- Aim of the task:
Find the word "Example" in the material below and gather every line that contains it.

- Data to examine:
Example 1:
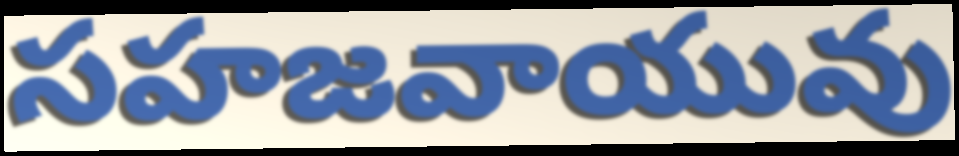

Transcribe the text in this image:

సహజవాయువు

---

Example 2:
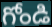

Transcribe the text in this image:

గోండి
--
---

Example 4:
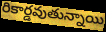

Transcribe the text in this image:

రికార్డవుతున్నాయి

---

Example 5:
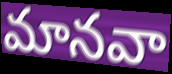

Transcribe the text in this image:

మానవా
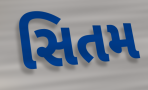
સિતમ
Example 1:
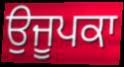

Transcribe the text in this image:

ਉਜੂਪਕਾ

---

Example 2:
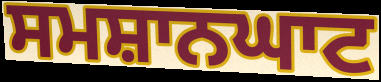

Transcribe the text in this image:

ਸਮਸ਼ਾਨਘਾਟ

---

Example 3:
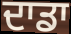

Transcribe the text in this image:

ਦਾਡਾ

- Answer for the task:
Example 1:
Example 2:
Example 4:
Example 5:
Example 1:
Example 2:
Example 3:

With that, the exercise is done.